# [Task instructions]
Across these entries, how many lines contain the word "shoulder"? Answer with only the number.

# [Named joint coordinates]
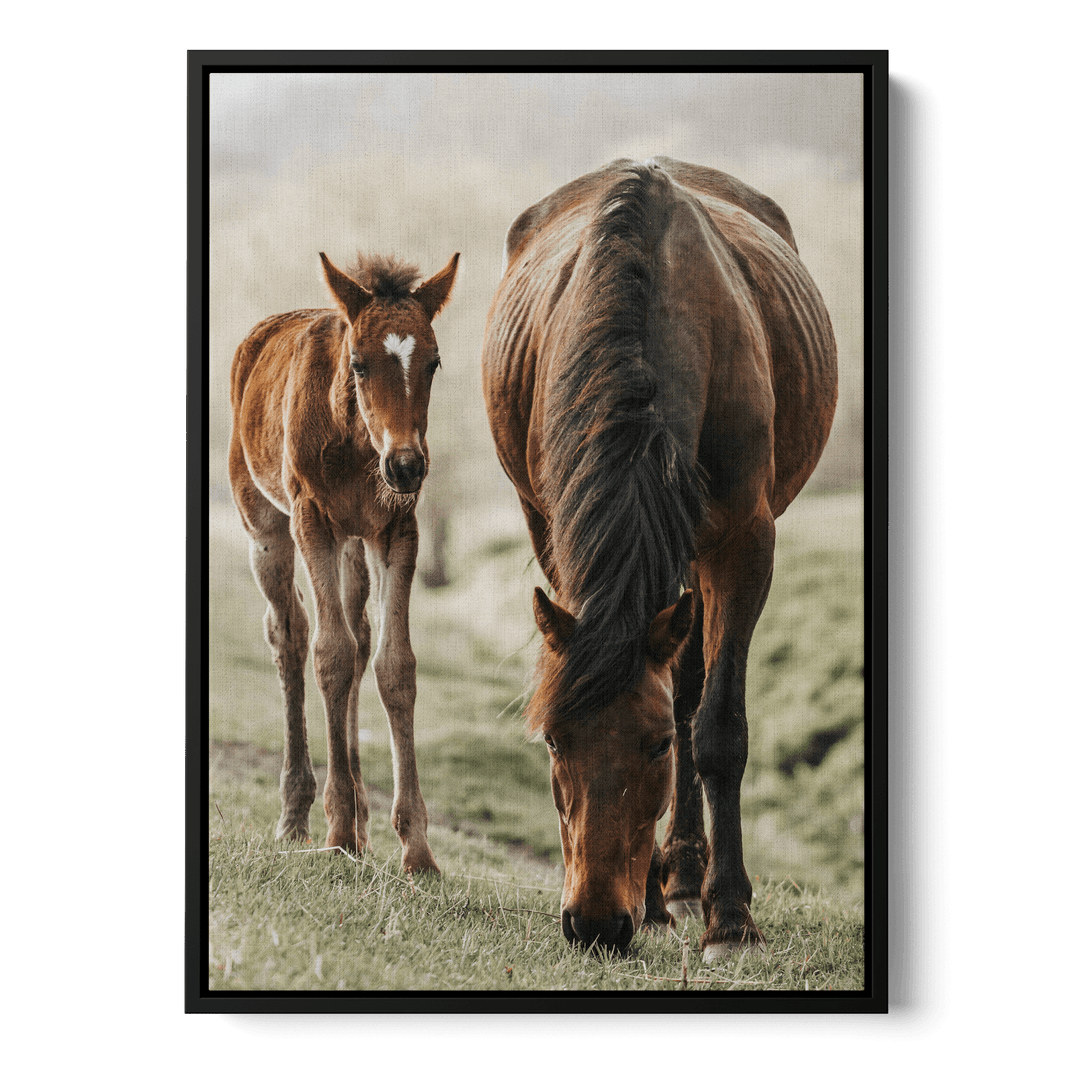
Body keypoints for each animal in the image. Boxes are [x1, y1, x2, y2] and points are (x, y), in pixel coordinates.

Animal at [229, 249, 459, 873]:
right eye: (358, 364)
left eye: (433, 363)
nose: (406, 466)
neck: (359, 447)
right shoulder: (313, 521)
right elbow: (328, 653)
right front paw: (335, 832)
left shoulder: (396, 530)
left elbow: (393, 665)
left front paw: (416, 849)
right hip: (266, 526)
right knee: (290, 633)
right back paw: (298, 814)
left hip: (355, 546)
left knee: (359, 638)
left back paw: (359, 817)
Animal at [481, 158, 837, 958]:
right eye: (554, 741)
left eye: (653, 749)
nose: (594, 924)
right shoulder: (556, 533)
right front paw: (650, 897)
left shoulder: (744, 541)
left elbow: (715, 727)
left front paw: (729, 918)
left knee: (691, 688)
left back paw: (690, 877)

# [Expected answer]
4